REQUIREMENT: Make an exact copy of all the entries below, with the pictures left out.

DATA TO USE:

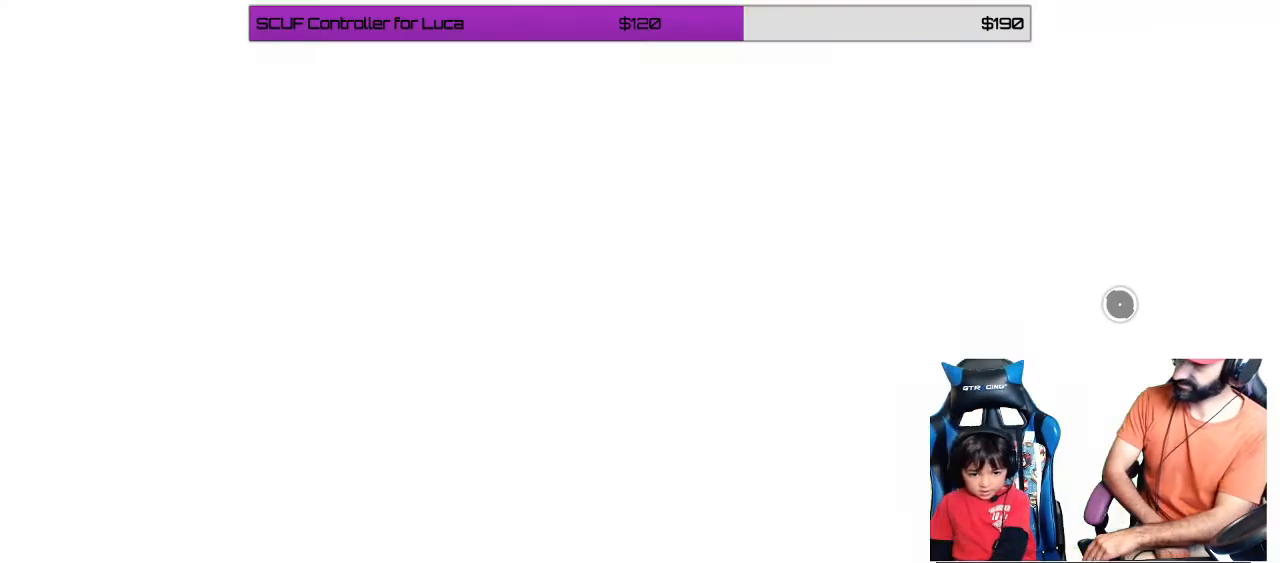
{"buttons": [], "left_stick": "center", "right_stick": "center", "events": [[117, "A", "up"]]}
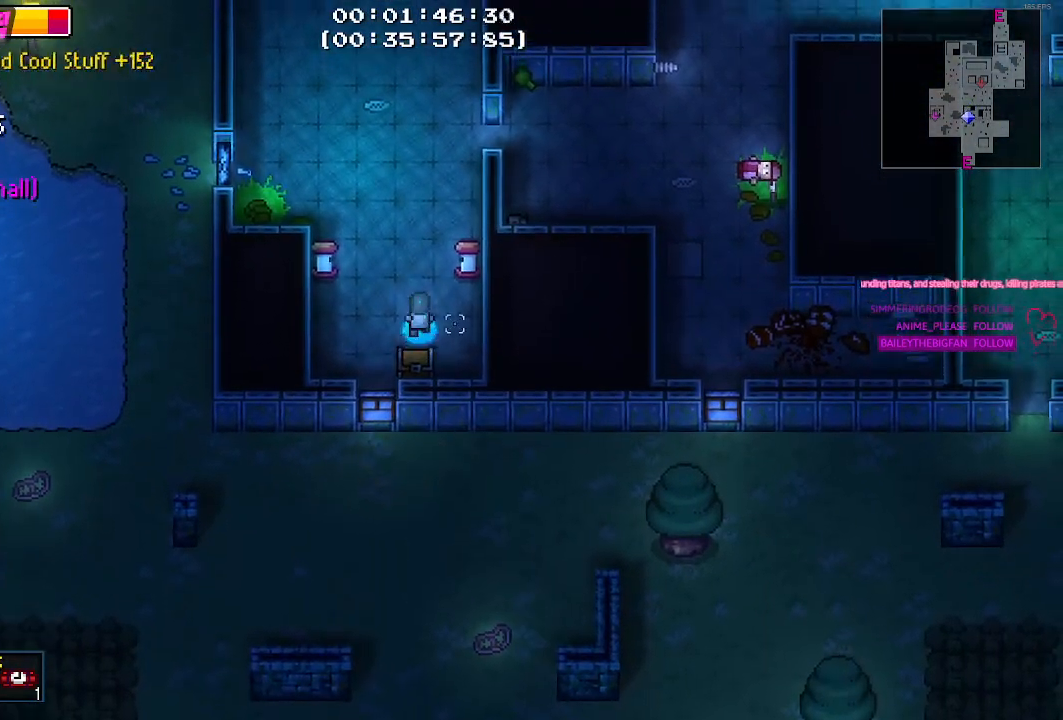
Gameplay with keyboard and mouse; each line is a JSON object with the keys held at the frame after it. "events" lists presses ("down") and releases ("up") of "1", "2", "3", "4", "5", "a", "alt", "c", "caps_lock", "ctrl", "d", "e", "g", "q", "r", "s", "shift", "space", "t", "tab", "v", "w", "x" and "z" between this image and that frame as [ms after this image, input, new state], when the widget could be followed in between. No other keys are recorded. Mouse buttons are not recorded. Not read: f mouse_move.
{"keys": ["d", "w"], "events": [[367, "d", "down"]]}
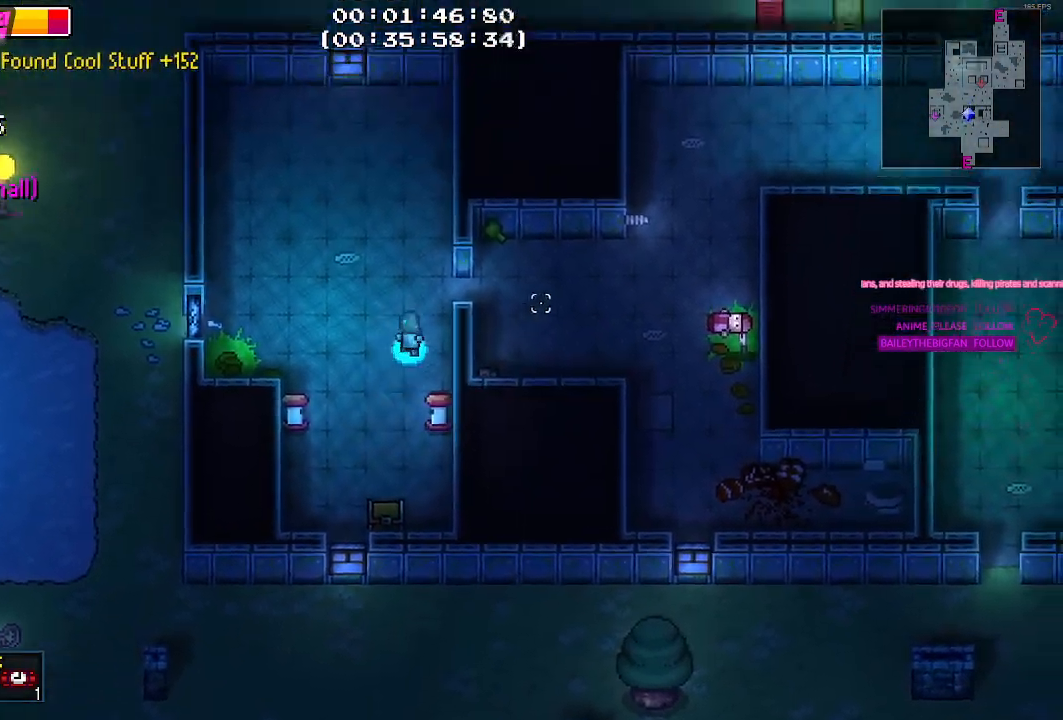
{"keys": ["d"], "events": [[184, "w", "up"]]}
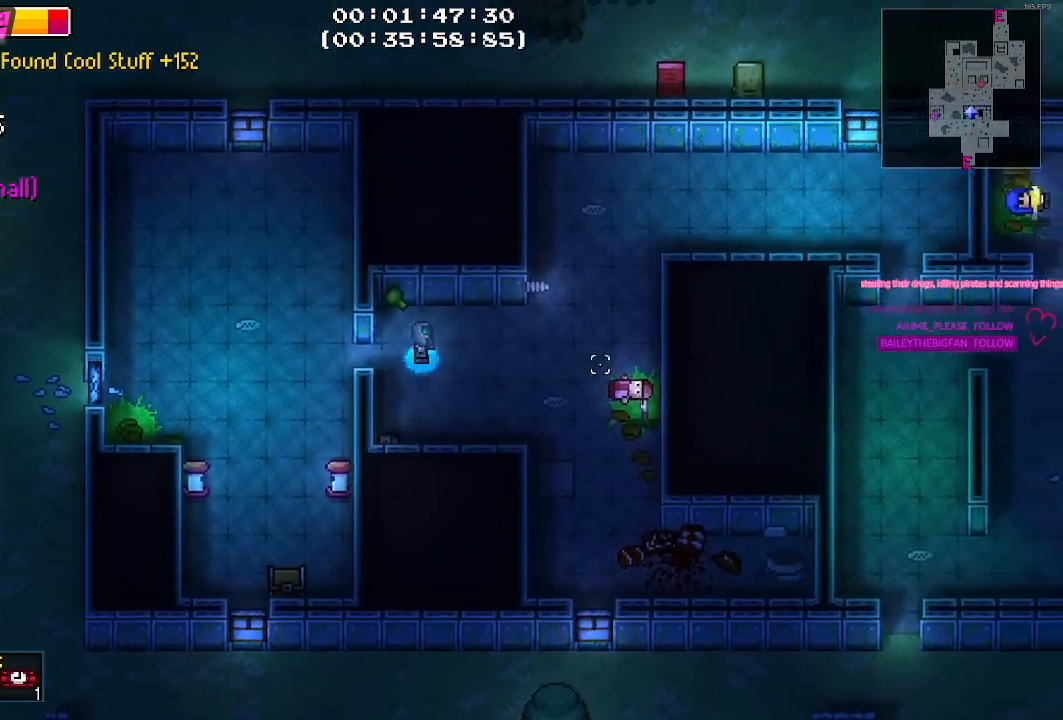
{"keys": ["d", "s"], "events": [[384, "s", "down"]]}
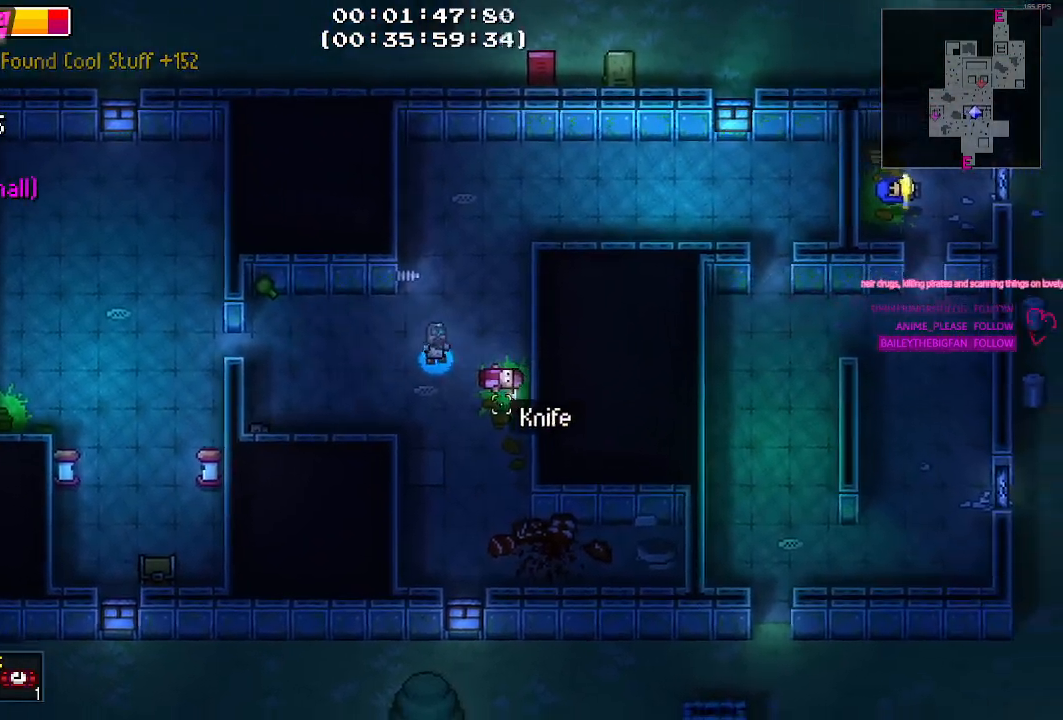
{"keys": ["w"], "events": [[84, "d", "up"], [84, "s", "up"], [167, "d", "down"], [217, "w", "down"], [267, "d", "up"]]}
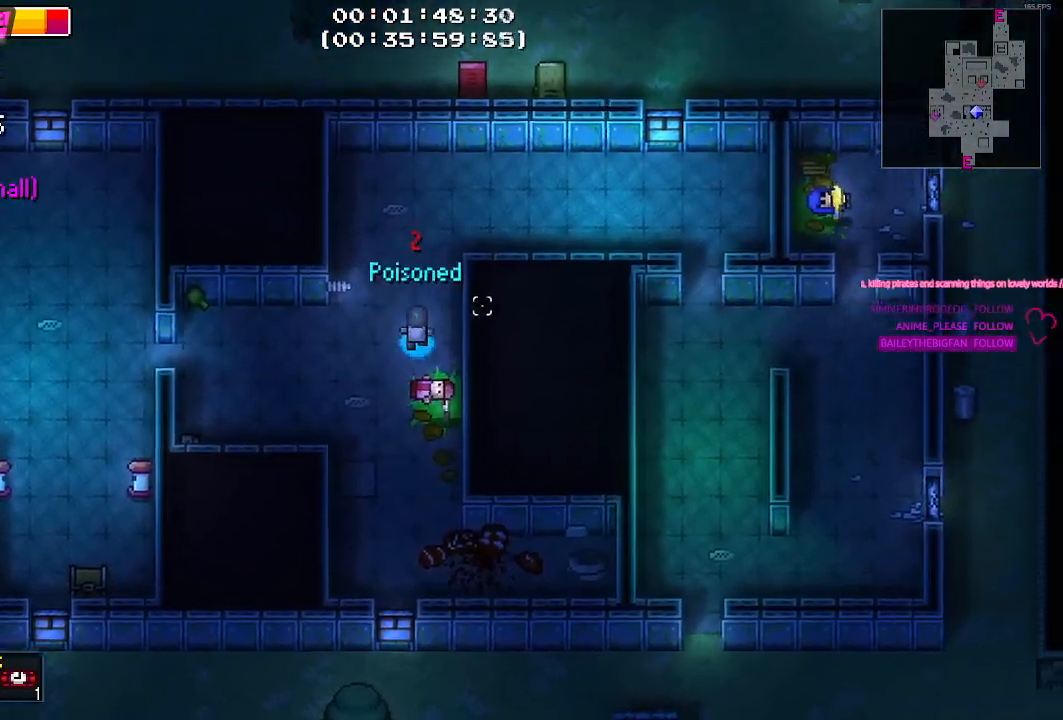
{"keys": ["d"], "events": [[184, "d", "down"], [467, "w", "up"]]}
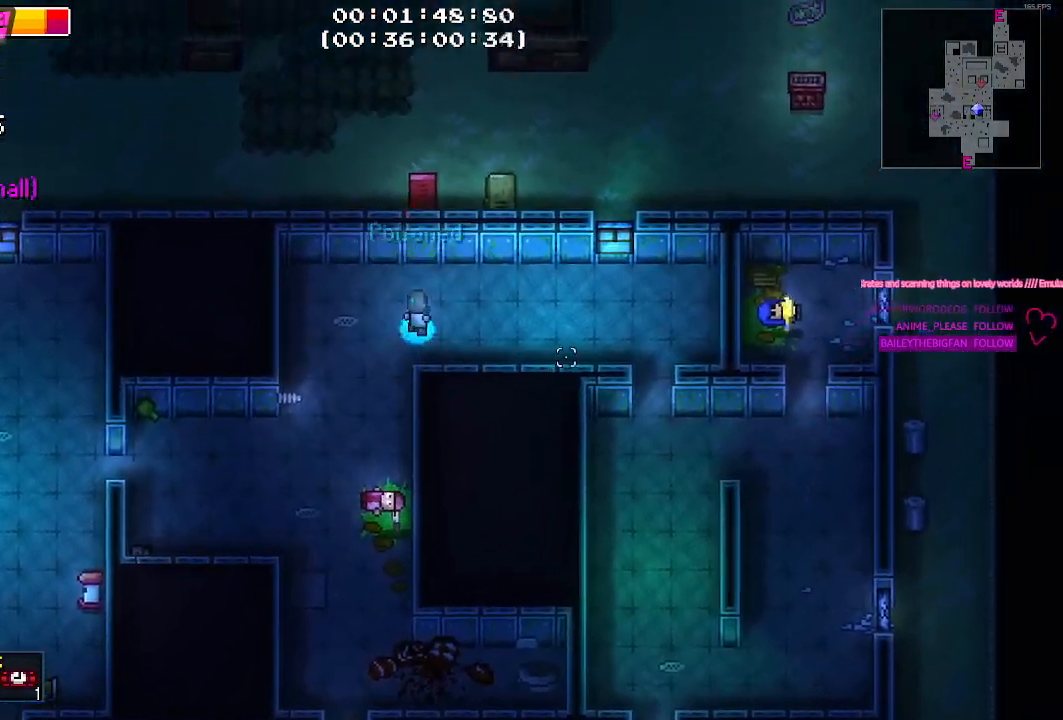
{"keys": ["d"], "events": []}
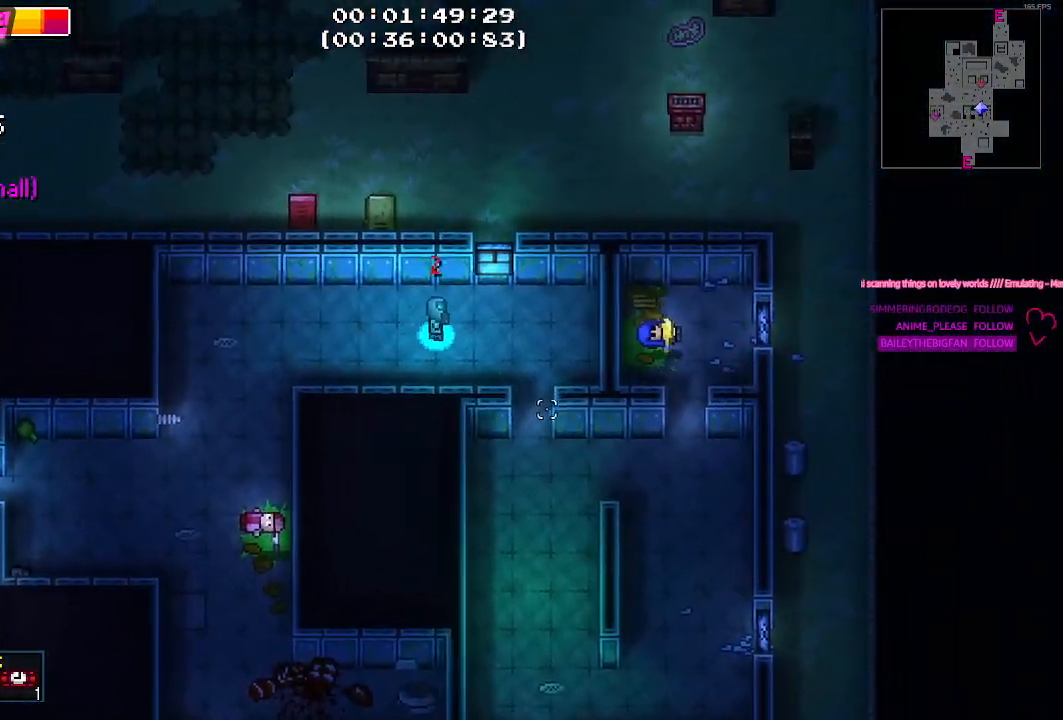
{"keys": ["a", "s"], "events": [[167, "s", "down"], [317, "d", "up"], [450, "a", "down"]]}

TASK RESPONSE:
{"buttons": [], "left_stick": "center", "right_stick": "center", "events": [[117, "A", "up"]]}
Gameplay with keyboard and mouse; each line is a JSON object with the keys held at the frame after it. "events" lists presses ("down") and releases ("up") of "1", "2", "3", "4", "5", "a", "alt", "c", "caps_lock", "ctrl", "d", "e", "g", "q", "r", "s", "shift", "space", "t", "tab", "v", "w", "x" and "z" between this image and that frame as [ms after this image, input, new state], when the widget could be followed in between. No other keys are recorded. Mouse buttons are not recorded. Not read: f mouse_move.
{"keys": ["d", "w"], "events": [[367, "d", "down"]]}
{"keys": ["d"], "events": [[184, "w", "up"]]}
{"keys": ["d", "s"], "events": [[384, "s", "down"]]}
{"keys": ["w"], "events": [[84, "d", "up"], [84, "s", "up"], [167, "d", "down"], [217, "w", "down"], [267, "d", "up"]]}
{"keys": ["d"], "events": [[184, "d", "down"], [467, "w", "up"]]}
{"keys": ["d"], "events": []}
{"keys": ["a", "s"], "events": [[167, "s", "down"], [317, "d", "up"], [450, "a", "down"]]}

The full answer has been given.